Errors when deleting executions visibility

We have Temporal deployed using the version 1.20.3 of the helm chart. We are using MySQL 8 as our DB, on AWS Aurora. We have the cluster set up to use 128 shards.

The Temporal cluster has been up and running for a few months and working mostly with no issues. A couple of times we’ve run into this issue where deleting execution visibility fails. When this happens we get flooded with error logs from the temporal-history service. Other than these errors and older workflow executions failing to be deleting, the cluster seems to be working fine and workflows continue to get executed as expected.

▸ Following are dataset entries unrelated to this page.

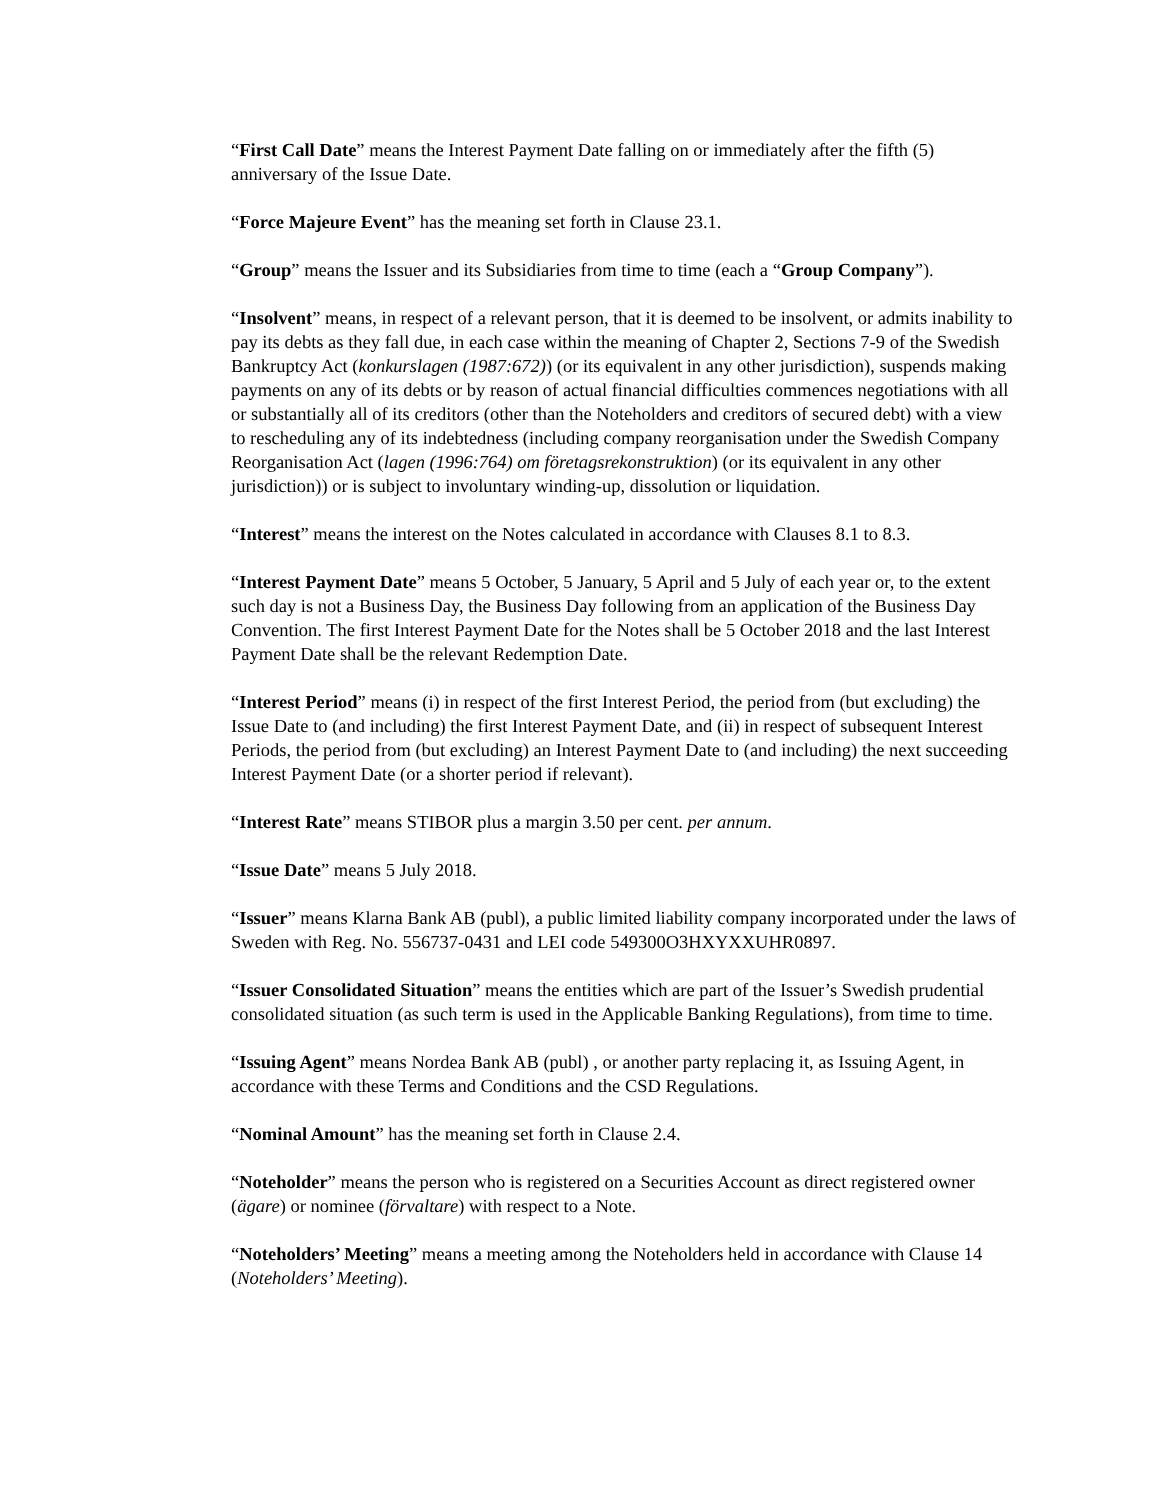“First Call Date” means the Interest Payment Date falling on or immediately after the fifth (5) anniversary of the Issue Date.
“Force Majeure Event” has the meaning set forth in Clause 23.1.
“Group” means the Issuer and its Subsidiaries from time to time (each a “Group Company”).
“Insolvent” means, in respect of a relevant person, that it is deemed to be insolvent, or admits inability to pay its debts as they fall due, in each case within the meaning of Chapter 2, Sections 7-9 of the Swedish Bankruptcy Act (konkurslagen (1987:672)) (or its equivalent in any other jurisdiction), suspends making payments on any of its debts or by reason of actual financial difficulties commences negotiations with all or substantially all of its creditors (other than the Noteholders and creditors of secured debt) with a view to rescheduling any of its indebtedness (including company reorganisation under the Swedish Company Reorganisation Act (lagen (1996:764) om företagsrekonstruktion) (or its equivalent in any other jurisdiction)) or is subject to involuntary winding-up, dissolution or liquidation.
“Interest” means the interest on the Notes calculated in accordance with Clauses 8.1 to 8.3.
“Interest Payment Date” means 5 October, 5 January, 5 April and 5 July of each year or, to the extent such day is not a Business Day, the Business Day following from an application of the Business Day Convention. The first Interest Payment Date for the Notes shall be 5 October 2018 and the last Interest Payment Date shall be the relevant Redemption Date.
“Interest Period” means (i) in respect of the first Interest Period, the period from (but excluding) the Issue Date to (and including) the first Interest Payment Date, and (ii) in respect of subsequent Interest Periods, the period from (but excluding) an Interest Payment Date to (and including) the next succeeding Interest Payment Date (or a shorter period if relevant).
“Interest Rate” means STIBOR plus a margin 3.50 per cent. per annum.
“Issue Date” means 5 July 2018.
“Issuer” means Klarna Bank AB (publ), a public limited liability company incorporated under the laws of Sweden with Reg. No. 556737-0431 and LEI code 549300O3HXYXXUHR0897.
“Issuer Consolidated Situation” means the entities which are part of the Issuer’s Swedish prudential consolidated situation (as such term is used in the Applicable Banking Regulations), from time to time.
“Issuing Agent” means Nordea Bank AB (publ) , or another party replacing it, as Issuing Agent, in accordance with these Terms and Conditions and the CSD Regulations.
“Nominal Amount” has the meaning set forth in Clause 2.4.
“Noteholder” means the person who is registered on a Securities Account as direct registered owner (ägare) or nominee (förvaltare) with respect to a Note.
“Noteholders’ Meeting” means a meeting among the Noteholders held in accordance with Clause 14 (Noteholders’ Meeting).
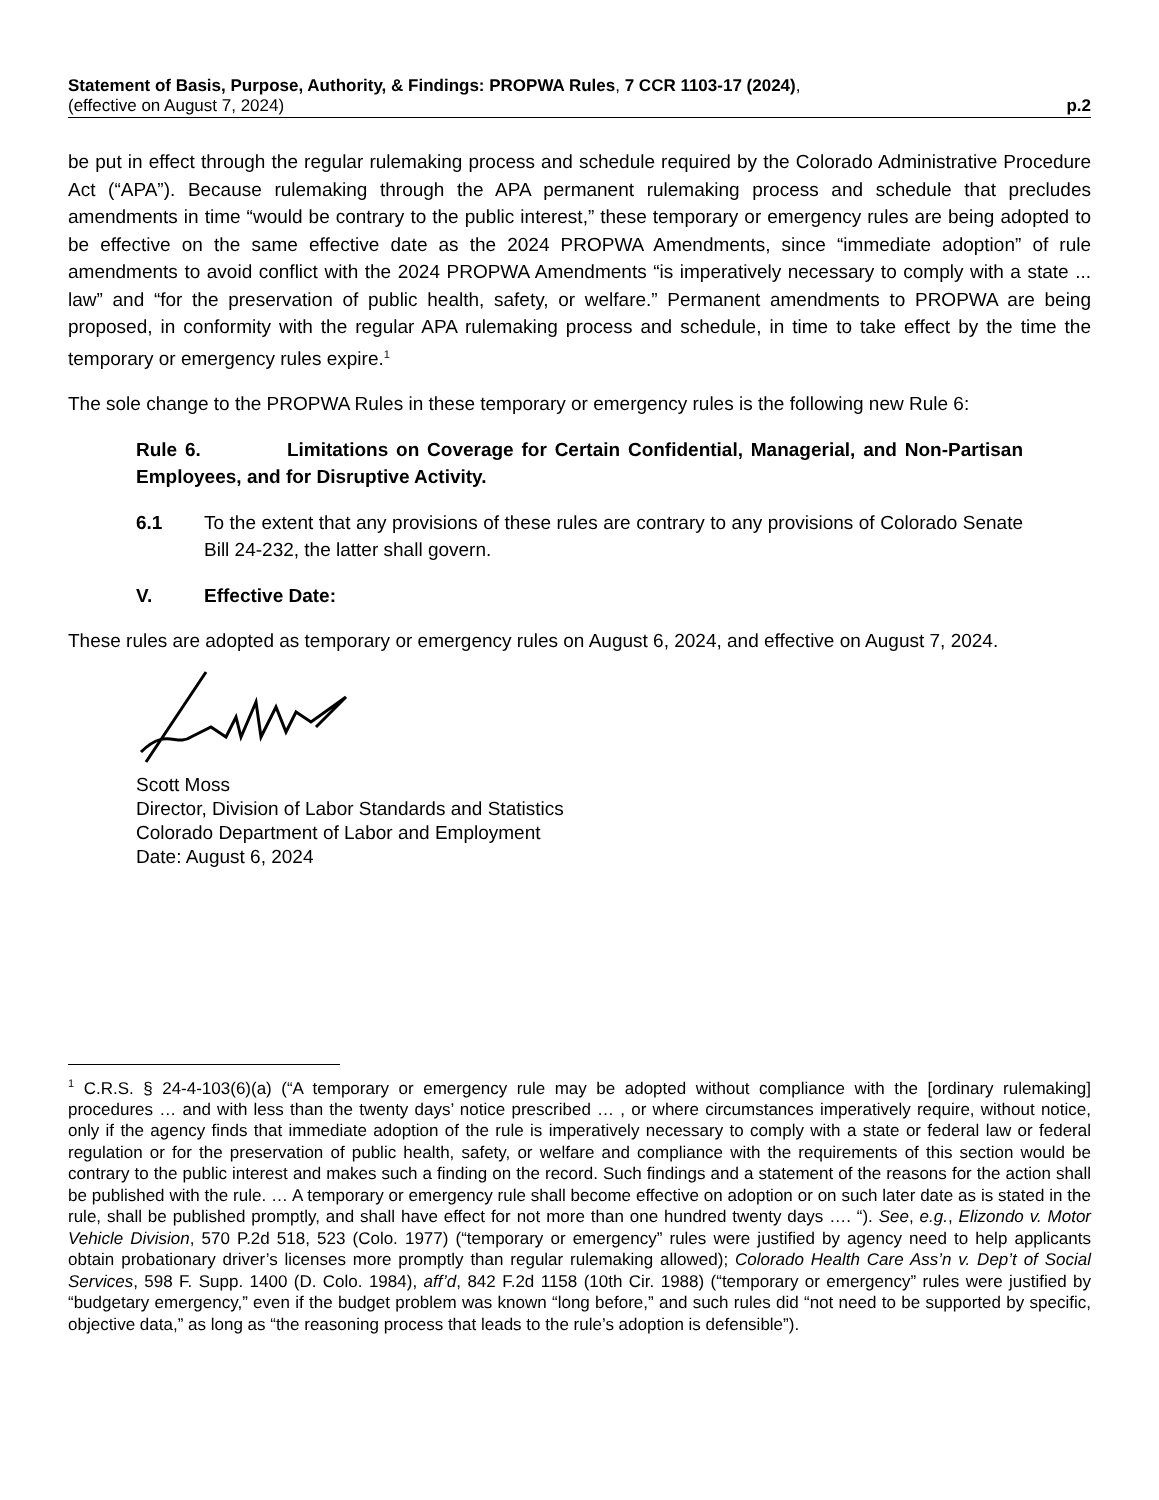Statement of Basis, Purpose, Authority, & Findings: PROPWA Rules, 7 CCR 1103-17 (2024),
(effective on August 7, 2024) p.2
be put in effect through the regular rulemaking process and schedule required by the Colorado Administrative Procedure Act (“APA”). Because rulemaking through the APA permanent rulemaking process and schedule that precludes amendments in time “would be contrary to the public interest,” these temporary or emergency rules are being adopted to be effective on the same effective date as the 2024 PROPWA Amendments, since “immediate adoption” of rule amendments to avoid conflict with the 2024 PROPWA Amendments “is imperatively necessary to comply with a state ... law” and “for the preservation of public health, safety, or welfare.” Permanent amendments to PROPWA are being proposed, in conformity with the regular APA rulemaking process and schedule, in time to take effect by the time the temporary or emergency rules expire.<sup>1</sup>
The sole change to the PROPWA Rules in these temporary or emergency rules is the following new Rule 6:
Rule 6. Limitations on Coverage for Certain Confidential, Managerial, and Non-Partisan Employees, and for Disruptive Activity.
6.1 To the extent that any provisions of these rules are contrary to any provisions of Colorado Senate Bill 24-232, the latter shall govern.
V. Effective Date:
These rules are adopted as temporary or emergency rules on August 6, 2024, and effective on August 7, 2024.
Scott Moss
Director, Division of Labor Standards and Statistics
Colorado Department of Labor and Employment
Date: August 6, 2024
<sup>1</sup> C.R.S. § 24-4-103(6)(a) (“A temporary or emergency rule may be adopted without compliance with the [ordinary rulemaking] procedures … and with less than the twenty days’ notice prescribed … , or where circumstances imperatively require, without notice, only if the agency finds that immediate adoption of the rule is imperatively necessary to comply with a state or federal law or federal regulation or for the preservation of public health, safety, or welfare and compliance with the requirements of this section would be contrary to the public interest and makes such a finding on the record. Such findings and a statement of the reasons for the action shall be published with the rule. … A temporary or emergency rule shall become effective on adoption or on such later date as is stated in the rule, shall be published promptly, and shall have effect for not more than one hundred twenty days …. “). See, e.g., Elizondo v. Motor Vehicle Division, 570 P.2d 518, 523 (Colo. 1977) (“temporary or emergency” rules were justified by agency need to help applicants obtain probationary driver’s licenses more promptly than regular rulemaking allowed); Colorado Health Care Ass’n v. Dep’t of Social Services, 598 F. Supp. 1400 (D. Colo. 1984), aff’d, 842 F.2d 1158 (10th Cir. 1988) (“temporary or emergency” rules were justified by “budgetary emergency,” even if the budget problem was known “long before,” and such rules did “not need to be supported by specific, objective data,” as long as “the reasoning process that leads to the rule’s adoption is defensible”).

A few more details about these errors.

We get a “context deadline exceeded” error with the following stack trace:
go.temporal.io/server/common/log.(*zapLogger).Error
/home/builder/temporal/common/log/zap_logger.go:150
go.temporal.io/server/common/persistence/visibility.(*visibilityManagerMetrics).updateErrorMetric
/home/builder/temporal/common/persistence/visibility/visiblity_manager_metrics.go:258
go.temporal.io/server/common/persistence/visibility.(*visibilityManagerMetrics).DeleteWorkflowExecution
/home/builder/temporal/common/persistence/visibility/visiblity_manager_metrics.go:122
go.temporal.io/server/service/history.(*visibilityQueueTaskExecutor).processDeleteExecution
/home/builder/temporal/service/history/visibilityQueueTaskExecutor.go:494
go.temporal.io/server/service/history.(*visibilityQueueTaskExecutor).Execute
/home/builder/temporal/service/history/visibilityQueueTaskExecutor.go:122
go.temporal.io/server/service/history/queues.(*executableImpl).Execute
/home/builder/temporal/service/history/queues/executable.go:211
go.temporal.io/server/common/tasks.(*FIFOScheduler[...]).executeTask.func1
/home/builder/temporal/common/tasks/fifo_scheduler.go:231
go.temporal.io/server/common/backoff.ThrottleRetry.func1
/home/builder/temporal/common/backoff/retry.go:175
go.temporal.io/server/common/backoff.ThrottleRetryContext
/home/builder/temporal/common/backoff/retry.go:199
go.temporal.io/server/common/backoff.ThrottleRetry
/home/builder/temporal/common/backoff/retry.go:176
go.temporal.io/server/common/tasks.(*FIFOScheduler[...]).executeTask
/home/builder/temporal/common/tasks/fifo_scheduler.go:241
go.temporal.io/server/common/tasks.(*FIFOScheduler[...]).processTask
/home/builder/temporal/common/tasks/fifo_scheduler.go:217

From what I can gather we seem to be hitting some issue at the database level. We see a bunch of
START TRANSCATION followed by ROLLBACK statements.

Any insights into what might be causing this and how can possibly resolve? The only way we’ve been able to resolve is to completely reset the cluster. We’ve run into this 2-3 times and each time it has been unclear why this has showed up, after the cluster has been running with no issues for a while and with no change in load.